Exercise aim →
Leave every picture out, and retype all the remaining records exactly.

[Start of Attachment]

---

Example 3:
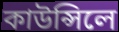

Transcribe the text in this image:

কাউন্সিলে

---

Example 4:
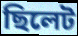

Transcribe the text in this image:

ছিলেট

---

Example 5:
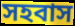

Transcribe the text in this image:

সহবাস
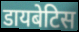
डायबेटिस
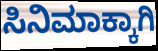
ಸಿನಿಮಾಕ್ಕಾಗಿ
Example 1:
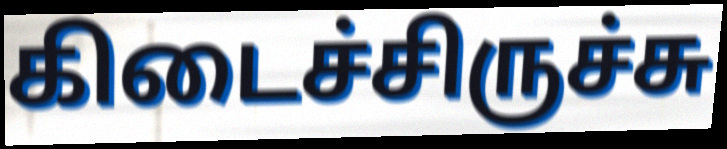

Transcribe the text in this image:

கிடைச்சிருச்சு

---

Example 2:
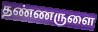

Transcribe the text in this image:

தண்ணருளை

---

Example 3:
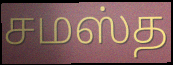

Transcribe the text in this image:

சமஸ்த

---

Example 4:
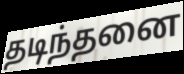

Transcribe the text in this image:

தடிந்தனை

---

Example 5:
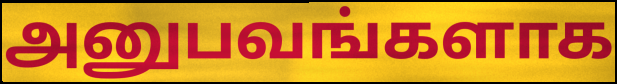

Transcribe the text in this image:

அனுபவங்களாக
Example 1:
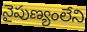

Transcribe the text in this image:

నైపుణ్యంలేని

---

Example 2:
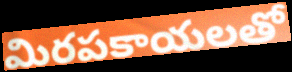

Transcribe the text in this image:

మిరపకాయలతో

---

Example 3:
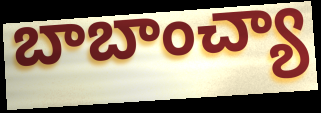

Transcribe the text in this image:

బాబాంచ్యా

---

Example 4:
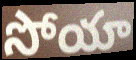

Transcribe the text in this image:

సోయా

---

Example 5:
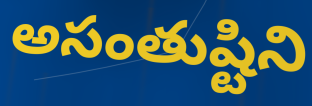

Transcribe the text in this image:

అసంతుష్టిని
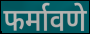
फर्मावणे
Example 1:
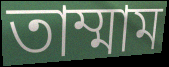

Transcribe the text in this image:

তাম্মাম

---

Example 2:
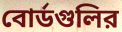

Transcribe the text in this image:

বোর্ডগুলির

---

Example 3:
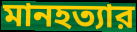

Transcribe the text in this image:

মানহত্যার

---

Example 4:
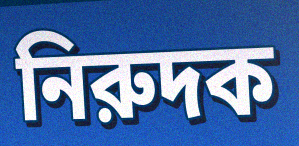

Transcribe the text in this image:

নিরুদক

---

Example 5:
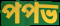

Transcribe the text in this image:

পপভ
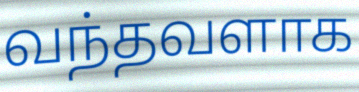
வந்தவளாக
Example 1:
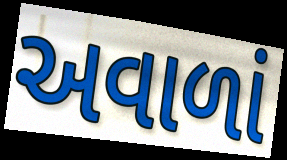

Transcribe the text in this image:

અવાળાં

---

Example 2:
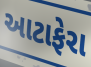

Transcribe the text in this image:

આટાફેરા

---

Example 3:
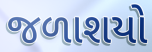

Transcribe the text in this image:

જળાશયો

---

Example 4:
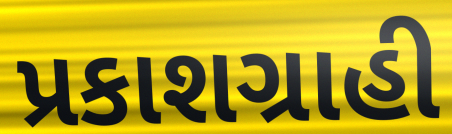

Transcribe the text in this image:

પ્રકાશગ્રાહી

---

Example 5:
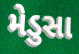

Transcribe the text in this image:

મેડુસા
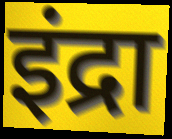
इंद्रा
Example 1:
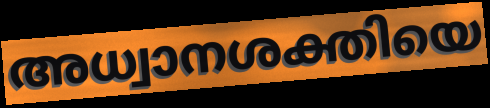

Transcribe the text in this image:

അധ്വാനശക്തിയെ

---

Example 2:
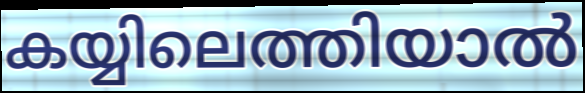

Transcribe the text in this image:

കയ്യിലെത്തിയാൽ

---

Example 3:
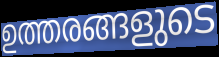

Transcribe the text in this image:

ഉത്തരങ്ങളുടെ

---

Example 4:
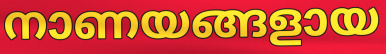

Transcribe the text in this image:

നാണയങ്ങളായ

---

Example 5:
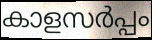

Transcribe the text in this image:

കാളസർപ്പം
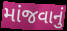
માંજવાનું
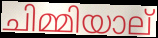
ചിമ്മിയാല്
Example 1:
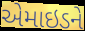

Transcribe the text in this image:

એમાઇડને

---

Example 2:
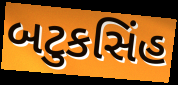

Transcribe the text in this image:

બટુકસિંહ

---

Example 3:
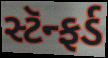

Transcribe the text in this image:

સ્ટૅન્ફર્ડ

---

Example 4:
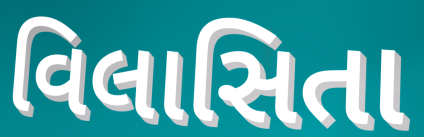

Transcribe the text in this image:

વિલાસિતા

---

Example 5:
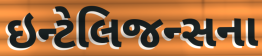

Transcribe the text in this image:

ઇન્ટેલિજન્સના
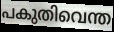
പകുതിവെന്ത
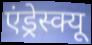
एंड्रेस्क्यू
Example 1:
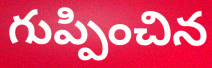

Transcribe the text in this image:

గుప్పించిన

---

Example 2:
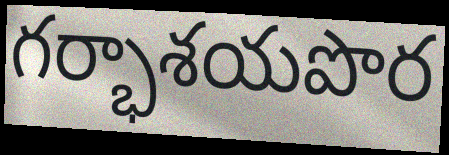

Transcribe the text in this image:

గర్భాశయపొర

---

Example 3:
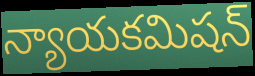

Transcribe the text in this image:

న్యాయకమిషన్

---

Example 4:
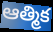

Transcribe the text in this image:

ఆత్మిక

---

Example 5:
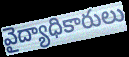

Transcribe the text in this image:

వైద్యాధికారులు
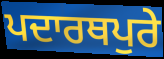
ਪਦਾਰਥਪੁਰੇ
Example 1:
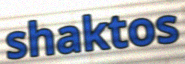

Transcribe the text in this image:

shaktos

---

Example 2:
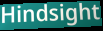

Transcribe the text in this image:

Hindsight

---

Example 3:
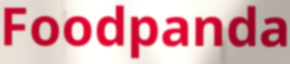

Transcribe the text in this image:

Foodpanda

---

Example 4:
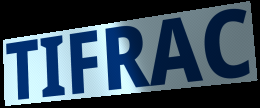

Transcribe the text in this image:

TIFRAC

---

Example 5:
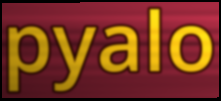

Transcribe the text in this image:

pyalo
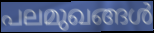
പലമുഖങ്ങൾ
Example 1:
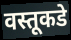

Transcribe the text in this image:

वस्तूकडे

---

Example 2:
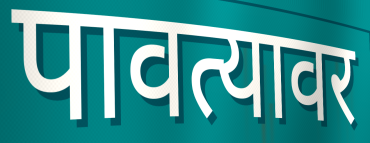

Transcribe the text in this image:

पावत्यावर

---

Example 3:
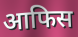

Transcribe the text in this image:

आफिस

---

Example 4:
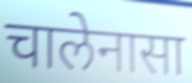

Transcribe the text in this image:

[End of Attachment]

Answer to this exercise →
---

Example 3:

Transcribe the text in this image:

কাউন্সিলে

---

Example 4:

Transcribe the text in this image:

ছিলেট

---

Example 5:

Transcribe the text in this image:

সহবাস
डायबेटिस
ಸಿನಿಮಾಕ್ಕಾಗಿ
Example 1:

Transcribe the text in this image:

கிடைச்சிருச்சு

---

Example 2:

Transcribe the text in this image:

தண்ணருளை

---

Example 3:

Transcribe the text in this image:

சமஸ்த

---

Example 4:

Transcribe the text in this image:

தடிந்தனை

---

Example 5:

Transcribe the text in this image:

அனுபவங்களாக
Example 1:

Transcribe the text in this image:

నైపుణ్యంలేని

---

Example 2:

Transcribe the text in this image:

మిరపకాయలతో

---

Example 3:

Transcribe the text in this image:

బాబాంచ్యా

---

Example 4:

Transcribe the text in this image:

సోయా

---

Example 5:

Transcribe the text in this image:

అసంతుష్టిని
फर्मावणे
Example 1:

Transcribe the text in this image:

তাম্মাম

---

Example 2:

Transcribe the text in this image:

বোর্ডগুলির

---

Example 3:

Transcribe the text in this image:

মানহত্যার

---

Example 4:

Transcribe the text in this image:

নিরুদক

---

Example 5:

Transcribe the text in this image:

পপভ
வந்தவளாக
Example 1:

Transcribe the text in this image:

અવાળાં

---

Example 2:

Transcribe the text in this image:

આટાફેરા

---

Example 3:

Transcribe the text in this image:

જળાશયો

---

Example 4:

Transcribe the text in this image:

પ્રકાશગ્રાહી

---

Example 5:

Transcribe the text in this image:

મેડુસા
इंद्रा
Example 1:

Transcribe the text in this image:

അധ്വാനശക്തിയെ

---

Example 2:

Transcribe the text in this image:

കയ്യിലെത്തിയാൽ

---

Example 3:

Transcribe the text in this image:

ഉത്തരങ്ങളുടെ

---

Example 4:

Transcribe the text in this image:

നാണയങ്ങളായ

---

Example 5:

Transcribe the text in this image:

കാളസർപ്പം
માંજવાનું
ചിമ്മിയാല്
Example 1:

Transcribe the text in this image:

એમાઇડને

---

Example 2:

Transcribe the text in this image:

બટુકસિંહ

---

Example 3:

Transcribe the text in this image:

સ્ટૅન્ફર્ડ

---

Example 4:

Transcribe the text in this image:

વિલાસિતા

---

Example 5:

Transcribe the text in this image:

ઇન્ટેલિજન્સના
പകുതിവെന്ത
एंड्रेस्क्यू
Example 1:

Transcribe the text in this image:

గుప్పించిన

---

Example 2:

Transcribe the text in this image:

గర్భాశయపొర

---

Example 3:

Transcribe the text in this image:

న్యాయకమిషన్

---

Example 4:

Transcribe the text in this image:

ఆత్మిక

---

Example 5:

Transcribe the text in this image:

వైద్యాధికారులు
ਪਦਾਰਥਪੁਰੇ
Example 1:

Transcribe the text in this image:

shaktos

---

Example 2:

Transcribe the text in this image:

Hindsight

---

Example 3:

Transcribe the text in this image:

Foodpanda

---

Example 4:

Transcribe the text in this image:

TIFRAC

---

Example 5:

Transcribe the text in this image:

pyalo
പലമുഖങ്ങൾ
Example 1:

Transcribe the text in this image:

वस्तूकडे

---

Example 2:

Transcribe the text in this image:

पावत्यावर

---

Example 3:

Transcribe the text in this image:

आफिस

---

Example 4:

Transcribe the text in this image:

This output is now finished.